The second question thrown up by the roiling in the Opposition space this week, then, is related to the first and it is this: Can the politics of Mandal puncture Mandir consolidation?

 

The question itself is not new, but over the years, the answer has grown more complicated.      

 

When the BJP, the party of a paltry two MPs, first rose to prominence and power on the back of the campaign for the Ram temple at Ayodhya in the 1990s, the non-BJP parties sought to combat Mandir with Mandal. The calculation was that the project of homogenisation based on religion could be pierced and scattered by caste. 

 

To some extent, this was successful - many of the regional players that hold their own against the BJP today, even as the Congress slips and slides, especially in the Hindi heartland, were the products of Mandal. Of course, Mandal politics was not just a strategic riposte. It was also energised by a powerful promise of social justice, and it mobilised new constituencies that have led to the deepening of democracy.     

 

But the complication, today, is that the BJP did not stay in its corner, it did not confine itself to the politics and platform of Mandir - it used it as the springboard to cross over into the fiefs and domains carved out by the Mandal parties.
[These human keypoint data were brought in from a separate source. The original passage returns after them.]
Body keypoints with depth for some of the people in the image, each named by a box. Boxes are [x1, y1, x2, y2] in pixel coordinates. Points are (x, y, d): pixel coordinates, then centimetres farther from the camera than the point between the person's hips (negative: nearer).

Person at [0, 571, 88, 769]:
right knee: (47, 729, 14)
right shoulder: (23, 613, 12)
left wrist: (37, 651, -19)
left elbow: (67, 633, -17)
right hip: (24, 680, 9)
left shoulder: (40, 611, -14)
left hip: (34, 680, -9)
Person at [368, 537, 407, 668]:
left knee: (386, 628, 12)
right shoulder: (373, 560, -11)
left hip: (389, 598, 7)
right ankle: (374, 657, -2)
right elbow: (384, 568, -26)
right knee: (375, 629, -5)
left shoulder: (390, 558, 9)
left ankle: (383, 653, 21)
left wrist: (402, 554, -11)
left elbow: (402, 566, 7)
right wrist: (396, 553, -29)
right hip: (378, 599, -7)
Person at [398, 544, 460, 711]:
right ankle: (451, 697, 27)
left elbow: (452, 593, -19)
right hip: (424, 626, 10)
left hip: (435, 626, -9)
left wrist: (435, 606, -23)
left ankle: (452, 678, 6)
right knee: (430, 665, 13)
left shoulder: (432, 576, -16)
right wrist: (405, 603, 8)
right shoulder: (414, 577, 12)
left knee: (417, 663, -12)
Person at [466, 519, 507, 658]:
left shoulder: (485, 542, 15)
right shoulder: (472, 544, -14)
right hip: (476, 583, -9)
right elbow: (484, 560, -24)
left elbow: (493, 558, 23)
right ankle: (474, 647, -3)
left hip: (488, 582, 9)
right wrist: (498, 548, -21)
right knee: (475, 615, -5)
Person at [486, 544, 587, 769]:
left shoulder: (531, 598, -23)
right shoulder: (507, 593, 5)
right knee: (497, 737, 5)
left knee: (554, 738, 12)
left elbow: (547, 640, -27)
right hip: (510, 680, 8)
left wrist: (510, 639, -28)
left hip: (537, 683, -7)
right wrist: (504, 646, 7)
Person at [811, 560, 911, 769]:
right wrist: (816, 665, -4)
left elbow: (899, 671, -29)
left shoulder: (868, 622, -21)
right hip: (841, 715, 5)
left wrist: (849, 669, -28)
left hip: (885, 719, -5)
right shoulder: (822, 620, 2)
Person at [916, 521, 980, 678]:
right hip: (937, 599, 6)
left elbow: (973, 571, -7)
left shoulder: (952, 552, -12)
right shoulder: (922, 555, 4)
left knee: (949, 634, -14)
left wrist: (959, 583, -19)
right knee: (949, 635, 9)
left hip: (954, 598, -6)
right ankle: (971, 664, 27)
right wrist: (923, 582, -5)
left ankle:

It spotted the faultlines within large caste categories. It picked up, for instance, on the relative deprivations and rising aspirations of the non-Yadav OBCs, and of the non-Jatav SCs. 

 

The problem with resurrecting Mandal vs Mandir in 2023 is that the lines between the two don't seem as demarcated as they seemed to be in the 1990s, when both became the motifs of two separate political currents and movements. 

 

So, the question remains: Can a beleaguered Opposition find a political way? And will it do so in time, before 2024 comes? 

 

But the question could also be: Is the spotlight on the Opposition misplaced - because the BJP will lose, after all is said and done, when it is defeated not by the Opposition, but by the BJP? 

 

This week, and I suspect for many weeks coming up ahead, that's the curiosity.